It's been a month since the Liberal government backed down from earlier threats of closure and agreed to opposition demands to debate Bill C-2, its package of proposed reforms to the Canada Pension Plan. We're still waiting for the debate to begin.

And we'll keep waiting, until government and opposition can find an issue to divide them. For now, both seem content to hurl charges back and forth that could as readily be applied to either side's pet scheme for reform of the CPP (as well as its sister, the Quebec Pension Plan -- by law, any changes to the CPP must be mirrored in the QPP).

The Reform Party, for example, has invested heavily in the accusation that the 73 per cent increase in CPP "contributions" that the plan's federal and provincial overseers have pencilled in for the next six years is nothing but a "tax grab." Appearing before the Commons Finance Committee last week, Reform leader Preston Manning suggested the government plan amounted to "the single biggest tax hike in Canada's history." But so would Reform's proposed alternative to the CPP, a system of mandatory individual RRSPs. The tax-hike part of the government's package arises from the decision to set aside funds in advance to pay for future pensions, using the return on those funds to cushion the impact when the baby boom generation arrives at retirement age, starting around 2010. By making the boomers, via this more "fully-funded" plan, save a little more for their own retirement, the government hopes to hold contributions to 9.9 per cent of pensionable earnings, rather than the 14 per cent or more that future generations would have to pay under the current "pay-as-you-go" plan, in which the taxes of each generation of workers go to pay the pensions of the last.

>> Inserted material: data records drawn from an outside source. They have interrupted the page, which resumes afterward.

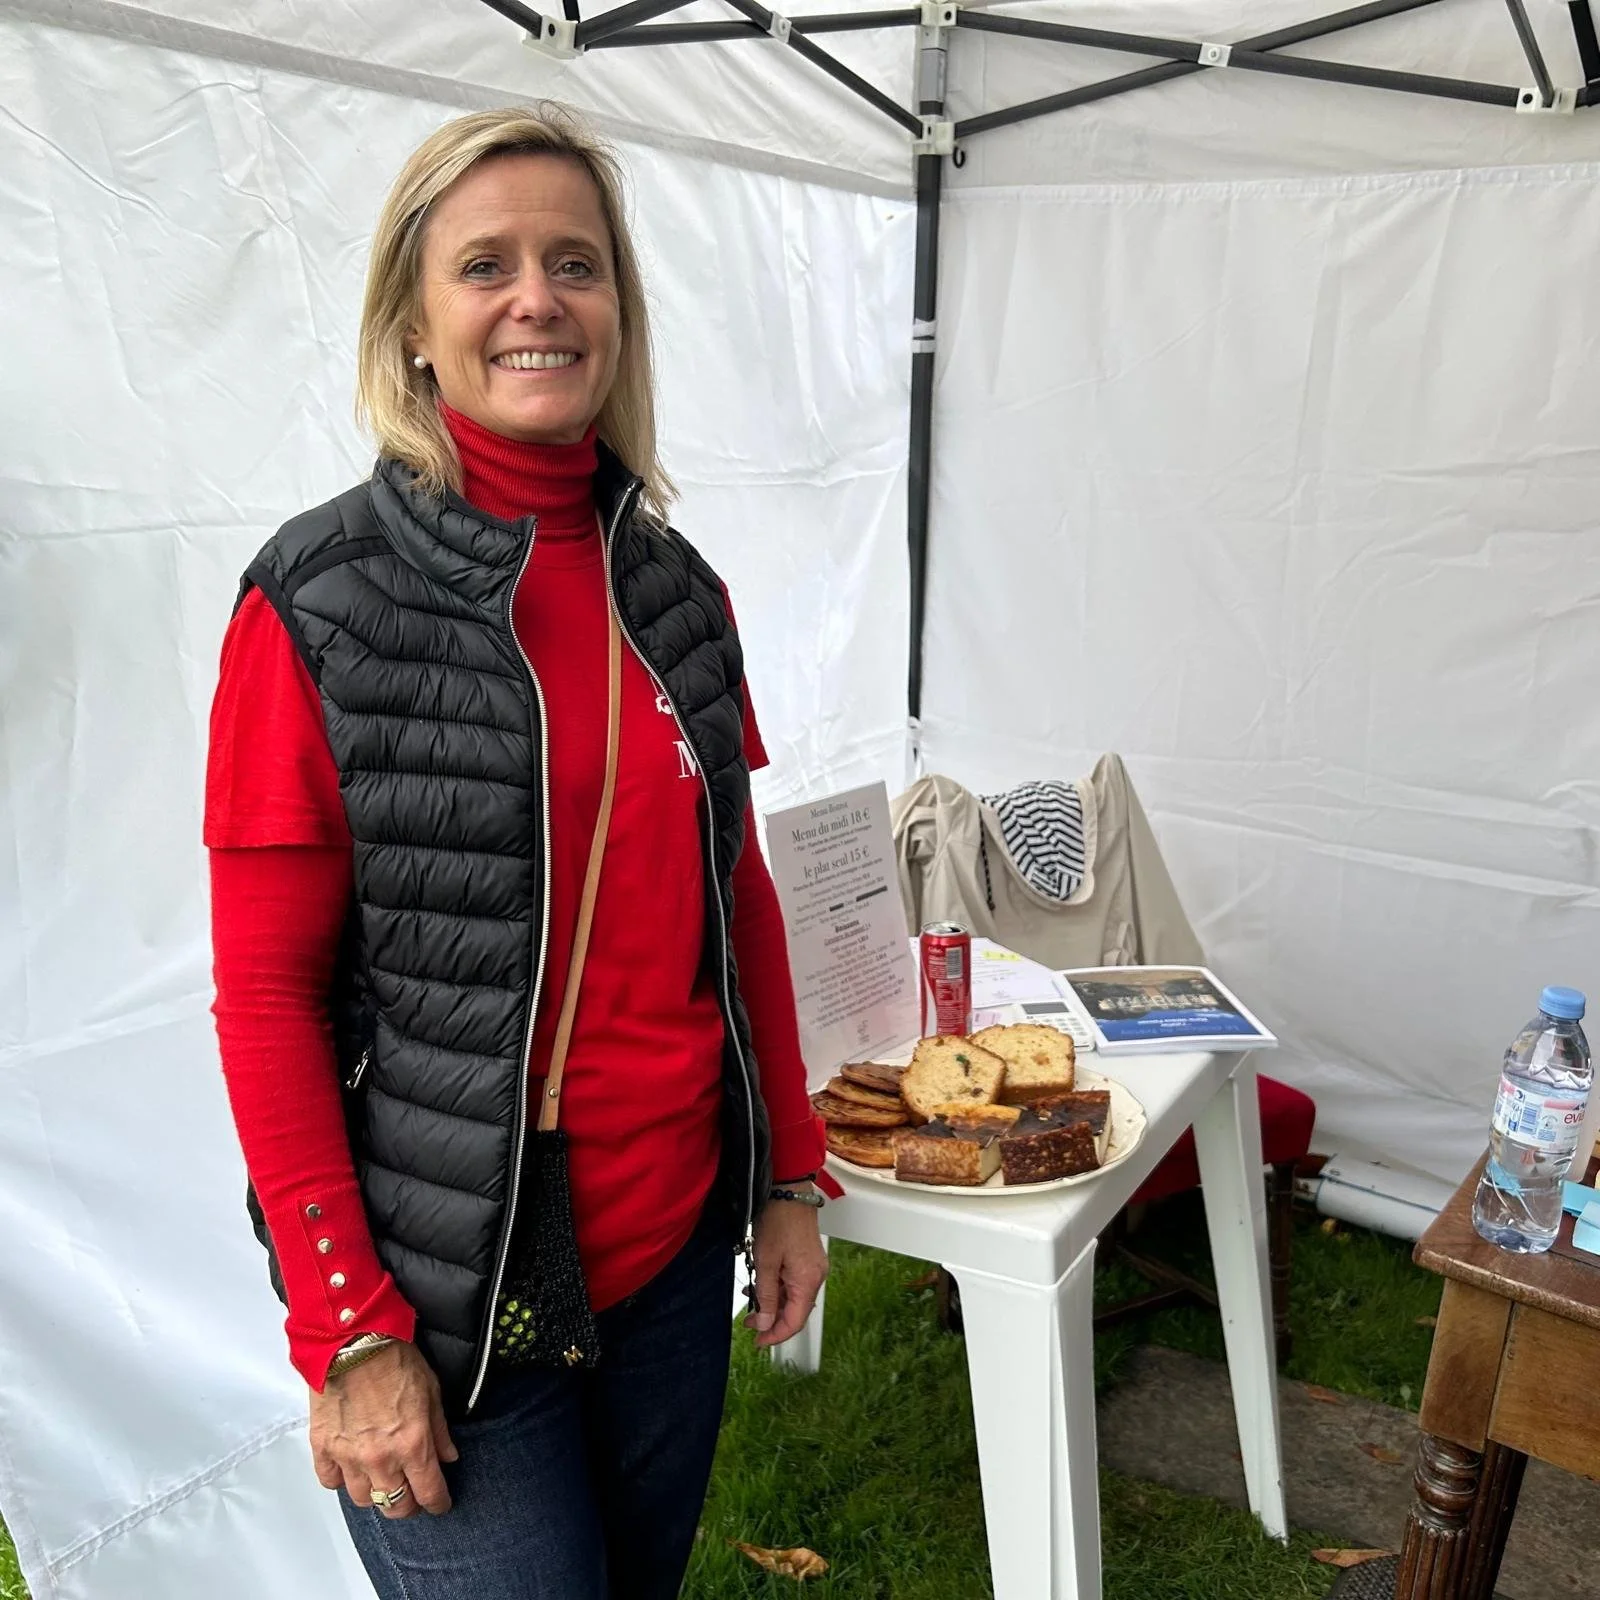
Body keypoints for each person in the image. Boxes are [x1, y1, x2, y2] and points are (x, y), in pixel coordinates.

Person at [204, 104, 829, 1600]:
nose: (537, 299)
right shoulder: (319, 601)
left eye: (576, 263)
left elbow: (736, 899)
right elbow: (266, 997)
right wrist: (347, 1325)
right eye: (485, 265)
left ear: (619, 312)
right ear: (413, 327)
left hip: (670, 1256)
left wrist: (788, 1174)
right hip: (446, 1298)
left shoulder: (679, 593)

But since Reform is also proposing to move to a funded plan -- that's what an RRSP is -- then it, too, is contemplating a substantial increase in the proportion of workers' earnings that must be set aside each year to pay for it: if not quite 9.9 per cent, then not far from it. And since the Reform plan is mandatory, these forced savings must also be classed as "taxes." The only difference is in the destination: instead of sending these contributions to the government, Reform's plan would divert them into workers' own individual RRSPs.

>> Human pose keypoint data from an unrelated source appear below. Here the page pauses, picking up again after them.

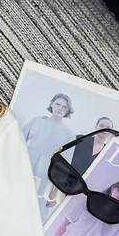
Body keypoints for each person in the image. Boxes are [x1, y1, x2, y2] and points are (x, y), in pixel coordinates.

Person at [22, 93, 76, 222]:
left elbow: (65, 165)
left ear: (68, 110)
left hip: (45, 180)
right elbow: (17, 142)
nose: (60, 108)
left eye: (64, 107)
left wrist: (55, 191)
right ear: (52, 104)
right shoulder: (36, 121)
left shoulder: (69, 134)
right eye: (58, 104)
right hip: (24, 172)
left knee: (34, 216)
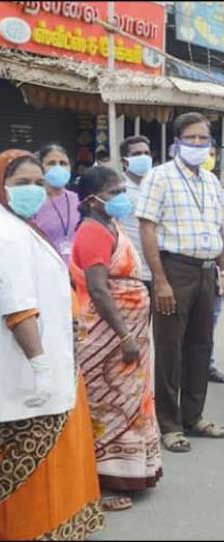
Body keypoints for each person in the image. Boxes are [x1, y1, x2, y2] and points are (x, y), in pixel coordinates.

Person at [0, 150, 104, 539]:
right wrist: (40, 366)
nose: (32, 190)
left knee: (59, 458)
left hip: (54, 363)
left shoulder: (21, 226)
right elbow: (19, 308)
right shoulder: (7, 234)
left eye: (37, 183)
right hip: (31, 370)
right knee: (32, 469)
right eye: (20, 183)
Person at [136, 111, 224, 453]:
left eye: (202, 139)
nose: (196, 144)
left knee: (200, 346)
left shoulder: (211, 181)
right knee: (170, 348)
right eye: (190, 138)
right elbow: (147, 228)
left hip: (206, 270)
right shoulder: (159, 177)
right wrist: (159, 280)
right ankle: (169, 424)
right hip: (174, 269)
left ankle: (194, 417)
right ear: (177, 142)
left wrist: (222, 267)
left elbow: (220, 225)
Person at [70, 166, 163, 511]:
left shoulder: (112, 225)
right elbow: (97, 287)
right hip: (108, 334)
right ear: (93, 200)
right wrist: (124, 334)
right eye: (114, 192)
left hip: (128, 329)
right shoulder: (92, 232)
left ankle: (131, 470)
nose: (121, 197)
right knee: (106, 405)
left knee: (130, 401)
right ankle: (102, 481)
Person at [202, 143, 224, 384]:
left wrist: (223, 269)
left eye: (211, 154)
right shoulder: (164, 180)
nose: (207, 157)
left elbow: (222, 229)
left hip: (212, 267)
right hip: (184, 267)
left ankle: (207, 365)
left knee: (210, 320)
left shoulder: (214, 185)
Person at [32, 143, 79, 263]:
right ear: (40, 167)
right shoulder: (32, 201)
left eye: (63, 163)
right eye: (51, 163)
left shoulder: (77, 200)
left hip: (75, 272)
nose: (58, 168)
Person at [119, 136, 154, 293]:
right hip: (129, 268)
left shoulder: (157, 185)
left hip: (157, 267)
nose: (143, 157)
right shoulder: (117, 189)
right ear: (125, 161)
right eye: (137, 154)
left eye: (146, 153)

(There is an argument that, since workers could see these funds compounding in their own personal bank accounts, they would be more likely to view them as a sort of deferred benefit, rather than simply as a tax.

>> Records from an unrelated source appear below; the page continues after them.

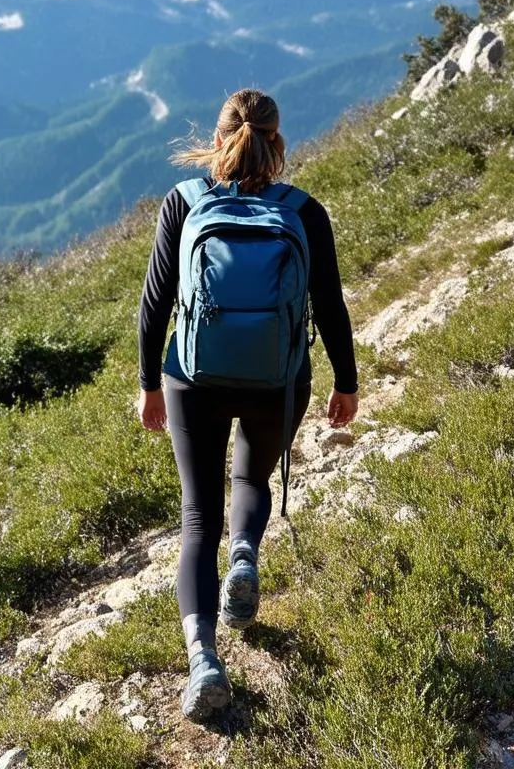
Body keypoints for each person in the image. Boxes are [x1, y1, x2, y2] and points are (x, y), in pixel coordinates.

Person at [136, 88, 358, 722]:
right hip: (278, 379)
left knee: (199, 516)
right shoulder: (304, 211)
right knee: (250, 476)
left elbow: (154, 305)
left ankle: (203, 660)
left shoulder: (183, 202)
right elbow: (331, 307)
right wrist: (346, 382)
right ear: (277, 144)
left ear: (217, 138)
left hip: (192, 377)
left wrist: (151, 383)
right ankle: (246, 556)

As such, they might consider them part of their compensation, and so be less likely to demand an offsetting increase in wages. Which means that Reform's payroll tax increase might not be as harmful to employment as such increases usually are. But it is still an increase in payroll taxes.)

Mind you, Reform does not propose to make current generations pay the full cost of their pensions: they've been paying so little until now that the accumulated obligations have grown far too large to recoup at one go.

Rather, the burden of paying the CPP's "unfunded liability," estimated at about $600-billion, would be spread over several generations. But then, that's true of the government's plan, too.

So when the Finance minister demands to know of Reform what it would do with the unfunded liability, the same question might be asked of him. And when he suggests Reform would have to pay for it out of general revenues -- well, that's exactly what he has done. The new Senior's Benefit, which replaces Old Age Security, will claw back as much as 50 cents for every dollar in other income a pensioner receives -- including CPP benefits. In effect, a good chunk of the CPP's unfunded liability has already been transferred onto the government's books.

Even more hypocritical is the Prime Minister's charge, that the RRSP plan would put pensioners at the mercy of the ups and downs of the stock market, such as we have seen in recent weeks. "It is one thing for people who invest in the market to weather these kinds of episodes," Jean Chretien said in a speech last week. "But don't subject people who want only the security and predictability of the public system to this." But no one's suggesting we should -- or certainly not Reform. If workers would rather invest their mandatory RRSPs in GICs, they could. Indeed, under similar pension reforms undertaken in other countries, workers who preferred to stick with the public plan were given that option. It is in fact the Liberals who propose to force pensioners to hitch a ride on the stock market, via the proposed CPP Investment Board, which would have a mandate to invest the $100-billion in surplus contributions expected to accumulate within a decade.

That is the only substantive difference between the two plans -- whether those mandatory contributions should be invested in RRSPs, under the control of individuals, or whether they should all be lumped together into One Big Fund, under the control of government. That is where the debate should start.